Categories
Blogging Children's activities Feature

Online and offline, Horsforth is a Real Community

People often say that the internet is destroying communities and that people never talk to each other any more.

Ever since Emilia could walk, she’s trotted along the wall on Station Road in Horsforth, nearly every day. This wall-walking is a big part of her 4.5yrs on planet Earth; a big part of her entire world. Once she’d mastered walking it, she was learning to count, so she would practice counting the paving slabs across the top of the wall as she stomped over them. Now she reads the the fish and chip shop sign that is often placed on it, and points out the letters. People have often stopped to say how they remember helping their children walk to walk across this wall more than 30 years ago, so it has a long standing tradition.
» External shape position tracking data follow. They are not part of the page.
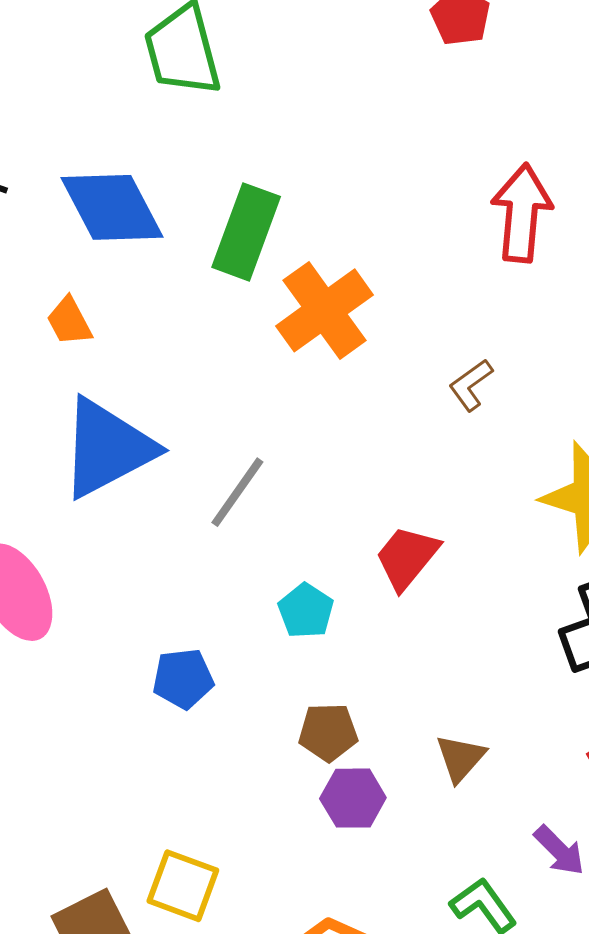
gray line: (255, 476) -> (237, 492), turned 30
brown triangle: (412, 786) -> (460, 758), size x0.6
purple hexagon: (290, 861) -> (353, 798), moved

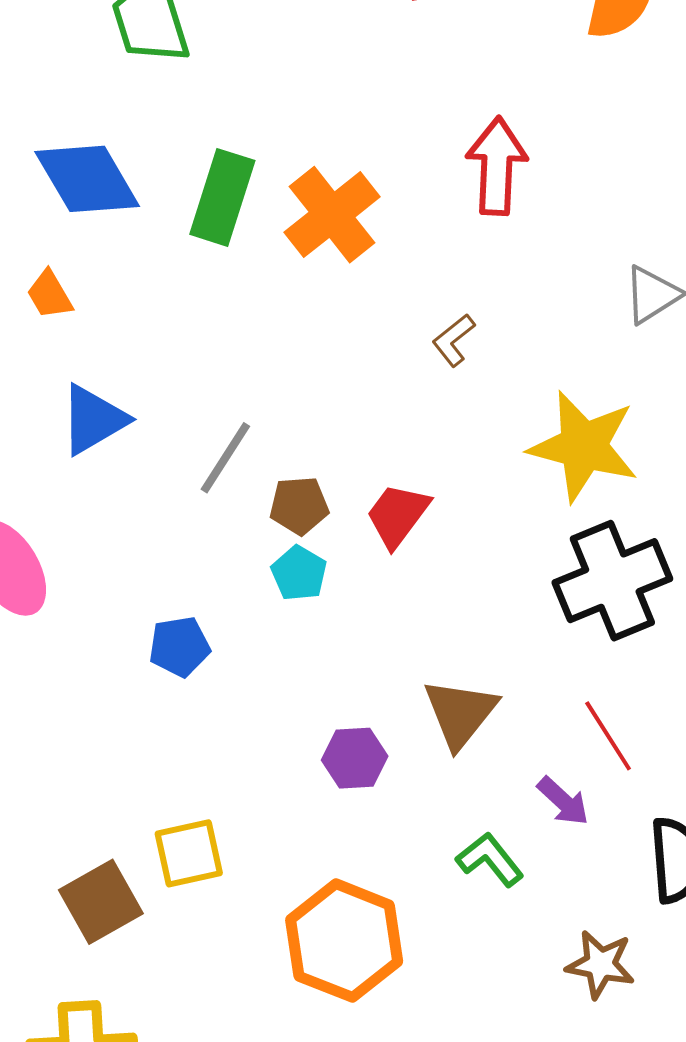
orange cross: (324, 310) -> (332, 215), moved
blue triangle: (107, 448) -> (93, 420), size x0.7
brown pentagon: (328, 732) -> (299, 506), moved
brown triangle: (460, 758) -> (460, 713), size x1.5
yellow square: (183, 886) -> (189, 853), turned -30

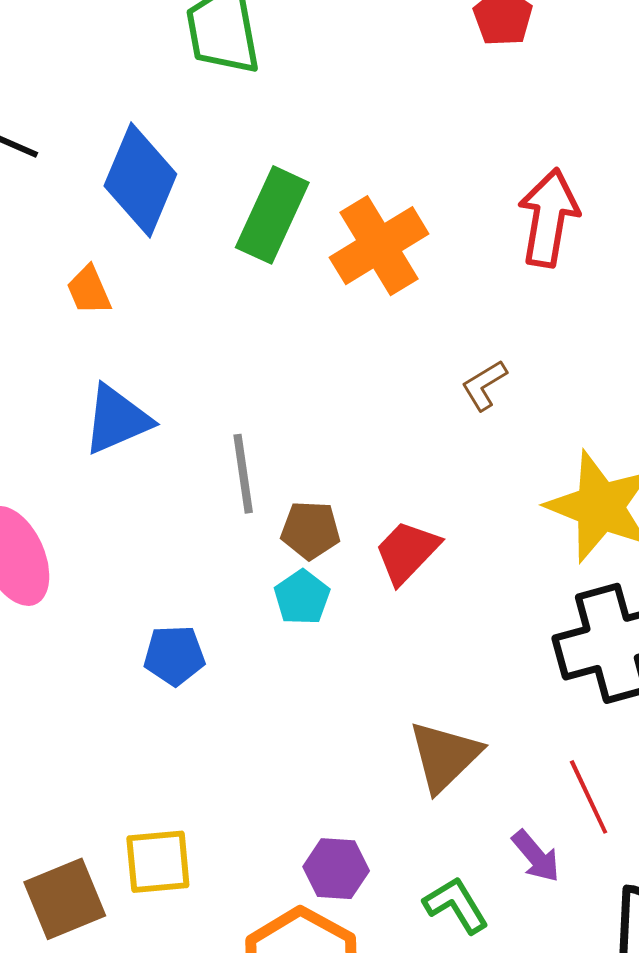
blue diamond: (87, 179) -> (140, 180), turned 46
gray line: (225, 458) -> (243, 474), turned -48
purple hexagon: (355, 758) -> (336, 869), moved

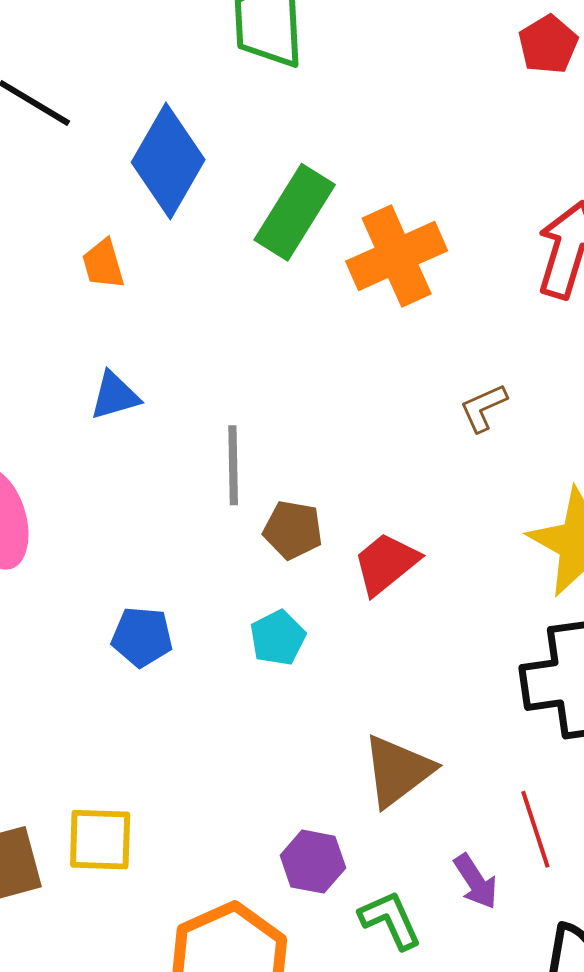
blue triangle: (117, 420) -> (115, 396), size x0.7
cyan pentagon: (302, 597) -> (278, 638), moved
purple hexagon: (336, 869) -> (313, 862), moved

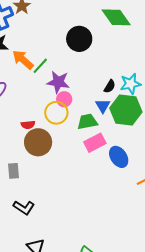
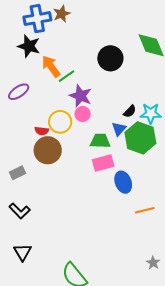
yellow circle: (56, 113) -> (60, 122), moved
gray rectangle: (14, 171) -> (18, 173), turned 56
On Monday, we discovered that the sacred wall had been crashed into, and Emilia was really upset. I understand that in the grand schemes of things it’s not the most awful thing to ever happen, but to a 4yr old whose daily rituals form their world, it is pretty big. Besides that, it was looking quite dangerous.

The Wall
The Wall

I mentioned it on a local Facebook group that we’re part of, Horsforth Community Group (which has over 7000 members). Now this group has it’s ups and downs. There are the snippy types who love to argue over nothing (but aren’t there always) and there’s far too much discussion over takeaways, but there’s also people who ask genuine questions, or make requests for help, and it is given, gladly.

Clare Smith (one of the organisers of Horsforth Walk of Art) was more proactive than me and actually asked if there was a tradesperson who’d be willing to fix the wall (the owners may not come forward any time soon to do it, if at all). Within minutes, Michael Gwynn offered his assistance, saying he’d look at it the very next day. And he did! It needed more work than originally thought, so he sent down his bricklayer to finish off the job. For free. What an amazing thing to do, for no other reason than someone asked on behalf of the ‘wall-walking tots of Horsforth’.

DSC_0594
One happy wall-walker

Just two days after Emilia’s wall was destroyed, it is now fixed, and she is completely delighted. Thank you so much to Michael and his team. Please head over to his Facebook page and give it a ‘like’, just as a token of thanks for being such a lovely chap.

People often say that the internet is destroying communities and that people never talk to each other any more. I think this example shows just how beneficial the internet can be today, and how people are still talking and do still care, just in a slightly different way to the days of old.